IMAGINÁRIO II
Ana Terra
 

Deixei as brasas molhadas no berço do imaginário com a certeza de que o momento de alucinação havia sido levado pelo vento da madrugada fria.

Caminho pela tarde cinza. Chove. Minha pele está molhada mas não sinto calor nem frio.

Vejo meu corpo refletido nas vitrines coloridas. Sorrio. A imagem se multipla e me deparo com todas que já fui. Sinto curiosidade em saber quais ainda serei. Mas não me atrevo.

Em casa sou recebida pelo bigodes de Frida Khalo. Sinto fome. Devoro qualquer coisa mas o vazio continua. Meu espírito está faminto.

Retorno ao berço. Surpreendo-me ao ver algumas fagulhas. Sinto o frio das pedras nos meus pés descalços.

Um cachecol colorido se aproxima. Desta vez não há névoas e nem o fogo que me cegaram.

As mãos pequenas e macias tocam meu rosto. O calor do seu corpo agora é real.

Presa à minha boca está a língua de uma presença macia.

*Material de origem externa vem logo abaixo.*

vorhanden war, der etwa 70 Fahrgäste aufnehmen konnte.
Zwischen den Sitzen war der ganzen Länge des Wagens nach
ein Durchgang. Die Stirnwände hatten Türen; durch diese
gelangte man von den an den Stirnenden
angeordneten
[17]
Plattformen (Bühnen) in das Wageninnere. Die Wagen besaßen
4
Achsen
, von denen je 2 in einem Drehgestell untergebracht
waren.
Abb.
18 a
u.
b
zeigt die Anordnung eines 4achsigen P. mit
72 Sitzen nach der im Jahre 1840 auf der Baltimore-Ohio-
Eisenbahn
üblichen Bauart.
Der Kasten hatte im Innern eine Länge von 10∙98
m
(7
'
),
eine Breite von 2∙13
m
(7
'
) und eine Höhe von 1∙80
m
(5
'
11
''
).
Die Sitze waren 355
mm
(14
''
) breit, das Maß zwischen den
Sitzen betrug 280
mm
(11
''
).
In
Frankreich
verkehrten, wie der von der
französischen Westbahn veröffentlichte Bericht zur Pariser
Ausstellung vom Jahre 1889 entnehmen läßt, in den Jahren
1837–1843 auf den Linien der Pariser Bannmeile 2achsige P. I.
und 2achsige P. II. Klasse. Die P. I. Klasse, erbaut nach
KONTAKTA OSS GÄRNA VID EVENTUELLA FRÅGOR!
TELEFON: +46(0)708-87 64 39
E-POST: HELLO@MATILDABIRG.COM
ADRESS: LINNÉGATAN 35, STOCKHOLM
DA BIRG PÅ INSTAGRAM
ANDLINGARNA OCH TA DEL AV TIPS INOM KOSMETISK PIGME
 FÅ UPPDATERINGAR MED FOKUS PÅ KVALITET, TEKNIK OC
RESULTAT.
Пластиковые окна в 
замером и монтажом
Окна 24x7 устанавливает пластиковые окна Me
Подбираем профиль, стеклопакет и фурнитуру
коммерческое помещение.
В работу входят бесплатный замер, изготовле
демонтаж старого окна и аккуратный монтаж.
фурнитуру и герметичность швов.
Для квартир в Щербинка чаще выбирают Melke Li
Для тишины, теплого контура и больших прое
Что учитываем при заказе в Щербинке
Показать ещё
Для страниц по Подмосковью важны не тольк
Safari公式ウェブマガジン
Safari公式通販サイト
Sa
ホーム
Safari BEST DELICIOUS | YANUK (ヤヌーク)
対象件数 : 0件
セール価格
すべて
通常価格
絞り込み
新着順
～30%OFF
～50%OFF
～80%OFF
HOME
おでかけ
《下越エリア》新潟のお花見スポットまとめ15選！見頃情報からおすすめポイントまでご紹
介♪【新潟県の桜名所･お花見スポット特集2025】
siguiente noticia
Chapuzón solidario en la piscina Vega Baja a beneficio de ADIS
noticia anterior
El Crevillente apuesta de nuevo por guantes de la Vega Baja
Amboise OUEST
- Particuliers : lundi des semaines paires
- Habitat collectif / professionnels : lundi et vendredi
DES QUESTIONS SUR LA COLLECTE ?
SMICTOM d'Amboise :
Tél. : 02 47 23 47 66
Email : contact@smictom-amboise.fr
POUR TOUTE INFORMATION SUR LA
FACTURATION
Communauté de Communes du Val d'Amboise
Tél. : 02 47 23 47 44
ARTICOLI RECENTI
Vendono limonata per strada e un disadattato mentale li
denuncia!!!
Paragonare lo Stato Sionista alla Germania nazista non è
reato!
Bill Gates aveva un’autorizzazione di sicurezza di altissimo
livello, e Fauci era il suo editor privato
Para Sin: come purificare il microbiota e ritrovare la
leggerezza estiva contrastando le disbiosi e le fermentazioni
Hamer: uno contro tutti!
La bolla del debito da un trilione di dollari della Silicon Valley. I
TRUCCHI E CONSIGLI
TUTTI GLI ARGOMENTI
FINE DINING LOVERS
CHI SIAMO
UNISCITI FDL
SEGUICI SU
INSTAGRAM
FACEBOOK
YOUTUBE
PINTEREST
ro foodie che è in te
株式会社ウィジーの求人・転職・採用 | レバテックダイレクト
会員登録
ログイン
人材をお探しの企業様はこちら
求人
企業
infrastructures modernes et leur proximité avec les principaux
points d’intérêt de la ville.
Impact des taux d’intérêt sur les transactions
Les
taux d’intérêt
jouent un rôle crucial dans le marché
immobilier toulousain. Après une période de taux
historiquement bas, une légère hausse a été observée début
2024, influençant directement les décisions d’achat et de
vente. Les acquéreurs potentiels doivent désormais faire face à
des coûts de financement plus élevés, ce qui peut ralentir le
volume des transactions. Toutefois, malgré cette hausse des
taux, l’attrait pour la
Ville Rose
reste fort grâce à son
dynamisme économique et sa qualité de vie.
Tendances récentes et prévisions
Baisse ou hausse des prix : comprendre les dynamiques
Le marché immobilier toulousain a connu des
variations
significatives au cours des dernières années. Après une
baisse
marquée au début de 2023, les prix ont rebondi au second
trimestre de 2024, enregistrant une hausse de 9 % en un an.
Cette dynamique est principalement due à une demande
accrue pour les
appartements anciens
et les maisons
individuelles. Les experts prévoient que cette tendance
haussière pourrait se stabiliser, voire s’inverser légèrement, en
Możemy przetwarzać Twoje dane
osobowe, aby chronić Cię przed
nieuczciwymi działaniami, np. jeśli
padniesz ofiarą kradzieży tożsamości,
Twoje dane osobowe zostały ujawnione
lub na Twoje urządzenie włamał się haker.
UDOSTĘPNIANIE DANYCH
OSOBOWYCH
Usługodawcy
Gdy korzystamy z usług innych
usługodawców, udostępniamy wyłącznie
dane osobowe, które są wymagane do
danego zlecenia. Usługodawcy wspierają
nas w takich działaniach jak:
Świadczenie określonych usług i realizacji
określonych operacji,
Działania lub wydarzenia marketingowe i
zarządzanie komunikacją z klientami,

Não sei de onde você veio. Talvez das profundezas de um silêncio.

Nossos corpos e nossas águas alimentam a fogueira.

Não há nada a dizer. Prendo meus dedos em seus cabelos. Invado seus olhos. Sinto-me envolta pela delicadeza.

Nada mais quero. Corpo e alma serenados.

Agradeço ao talento de ainda acreditar e a sorte do imaginário tornar-se real.